Reading text:
- - - - -

You know, you can just share the same store instance between all the express-session instances :)

dougwilson avatar Oct 16 '15 19:10 dougwilson

@dougwilson No worries, thanks!

You know, you can just share the same store instance between all the express-session instances :)

I do that right now, but there's a larger number of connections that occur than I'd anticipate when adding many instances of express-session. For ~20 instances of express-session we're seeing multiple connections go on (as well as a large number of event listeners, for obvious reasons). I've been digging into the multiple connections piece more as it seems to be an issue with connect-redis but haven't found anything concrete yet. We see a similar issue with connect-memcached too when using each as our session stores.

DavidTPate avatar Oct 16 '15 20:10 DavidTPate

I'm not able to reproduce your issue with connect-redis. If you are seeing this across all those stores, it sounds like an issue with your code. Are you sure you are actually using the same store instance and not newing it up every time you new up a session middleware?

- - - - -

Extracted data:
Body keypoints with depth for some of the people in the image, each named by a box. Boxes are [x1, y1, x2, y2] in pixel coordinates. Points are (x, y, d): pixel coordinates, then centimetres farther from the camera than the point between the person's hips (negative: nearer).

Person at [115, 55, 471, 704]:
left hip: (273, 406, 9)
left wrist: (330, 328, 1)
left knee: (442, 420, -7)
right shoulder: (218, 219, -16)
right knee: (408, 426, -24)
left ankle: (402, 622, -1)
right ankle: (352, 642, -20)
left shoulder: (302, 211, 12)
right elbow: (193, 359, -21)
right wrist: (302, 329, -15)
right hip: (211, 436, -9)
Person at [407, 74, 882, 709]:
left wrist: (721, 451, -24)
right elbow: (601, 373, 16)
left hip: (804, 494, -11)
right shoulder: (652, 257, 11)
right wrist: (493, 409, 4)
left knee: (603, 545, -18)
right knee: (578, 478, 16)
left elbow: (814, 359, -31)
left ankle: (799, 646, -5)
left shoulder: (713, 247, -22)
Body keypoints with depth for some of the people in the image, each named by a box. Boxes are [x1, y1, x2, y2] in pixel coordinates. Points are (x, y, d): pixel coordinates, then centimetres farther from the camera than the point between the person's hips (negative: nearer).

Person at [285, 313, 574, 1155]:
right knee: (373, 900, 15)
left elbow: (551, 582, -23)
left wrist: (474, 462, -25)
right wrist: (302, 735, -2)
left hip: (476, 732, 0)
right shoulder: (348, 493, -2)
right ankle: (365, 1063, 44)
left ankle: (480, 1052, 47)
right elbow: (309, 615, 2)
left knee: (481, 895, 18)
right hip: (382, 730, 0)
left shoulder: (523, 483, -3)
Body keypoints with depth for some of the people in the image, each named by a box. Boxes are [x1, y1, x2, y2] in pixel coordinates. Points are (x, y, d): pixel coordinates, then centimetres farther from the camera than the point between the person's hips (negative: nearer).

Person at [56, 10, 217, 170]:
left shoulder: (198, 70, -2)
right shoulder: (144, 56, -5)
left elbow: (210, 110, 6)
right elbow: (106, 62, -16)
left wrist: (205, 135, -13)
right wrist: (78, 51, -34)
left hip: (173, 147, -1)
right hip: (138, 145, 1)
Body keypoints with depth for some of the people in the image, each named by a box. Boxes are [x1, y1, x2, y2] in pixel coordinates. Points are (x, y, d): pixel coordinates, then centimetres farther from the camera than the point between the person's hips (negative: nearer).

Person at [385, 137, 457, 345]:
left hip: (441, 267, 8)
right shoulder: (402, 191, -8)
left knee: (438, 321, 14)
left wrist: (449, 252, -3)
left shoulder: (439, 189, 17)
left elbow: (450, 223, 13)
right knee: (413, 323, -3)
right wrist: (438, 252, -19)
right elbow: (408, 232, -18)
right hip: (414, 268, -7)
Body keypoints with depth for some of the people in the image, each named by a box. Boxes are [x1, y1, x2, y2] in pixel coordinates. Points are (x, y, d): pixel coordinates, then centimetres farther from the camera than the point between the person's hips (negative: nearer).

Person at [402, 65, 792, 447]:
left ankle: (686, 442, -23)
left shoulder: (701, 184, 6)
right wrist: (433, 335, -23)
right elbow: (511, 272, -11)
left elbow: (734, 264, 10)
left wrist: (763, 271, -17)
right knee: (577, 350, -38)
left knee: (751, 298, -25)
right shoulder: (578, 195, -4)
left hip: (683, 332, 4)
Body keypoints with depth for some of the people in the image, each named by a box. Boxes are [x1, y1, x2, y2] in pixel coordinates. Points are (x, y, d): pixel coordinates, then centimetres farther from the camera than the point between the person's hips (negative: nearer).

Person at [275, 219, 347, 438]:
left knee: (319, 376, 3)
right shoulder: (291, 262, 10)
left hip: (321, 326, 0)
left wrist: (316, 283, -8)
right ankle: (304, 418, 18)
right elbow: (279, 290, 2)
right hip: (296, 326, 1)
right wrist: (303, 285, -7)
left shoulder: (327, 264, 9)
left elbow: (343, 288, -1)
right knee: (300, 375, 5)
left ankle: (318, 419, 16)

- - - - -

Work instructions:
a. In the express-session discussion, which other session store shows a similar issue besides connect-redis?
b. Carry on the express-session discussion from its last line.

Task-by-task outputs:
a. connect-memcached

b.
Also, the documentation for this is still not helpful and very confusing. Can you please update it to provide a real-world use-case? People love to copy the examples, so it is important they make sense. Right now your example is building a secret from something in the request, which completely violates the entire premise of a server-only secret.

dougwilson avatar Oct 17 '15 17:10 dougwilson

@dougwilson Yeah, from digging into what I'm seeing with connect-redis it makes sense when I dig into everything. What's happening is that I have to instantiate express-session for each of my unique secrets, this instantiation adds 2 event listeners for each time I instantiate it to my session store. From looking through the modules, this makes sense as they aren't really designed with the use of multiple secrets (and multiple instances as I have to right now) in mind.

As for the documentation, I'll get a more concrete example of using something from the client to resolve something on the server. I didn't want to make it complex so I just kept it simple. But I'll put together a mock of how we do it. In this case, I'll use the subdomain to resolve a secret key which is stored server side.

DavidTPate avatar Oct 22 '15 22:10 DavidTPate

Hi @DavidTPate , and update on this?

dougwilson avatar Jan 11 '16 15:01 dougwilson

@dougwilson Sorry for the delay, as I mentioned in the other issue my workload has been crazy as of late.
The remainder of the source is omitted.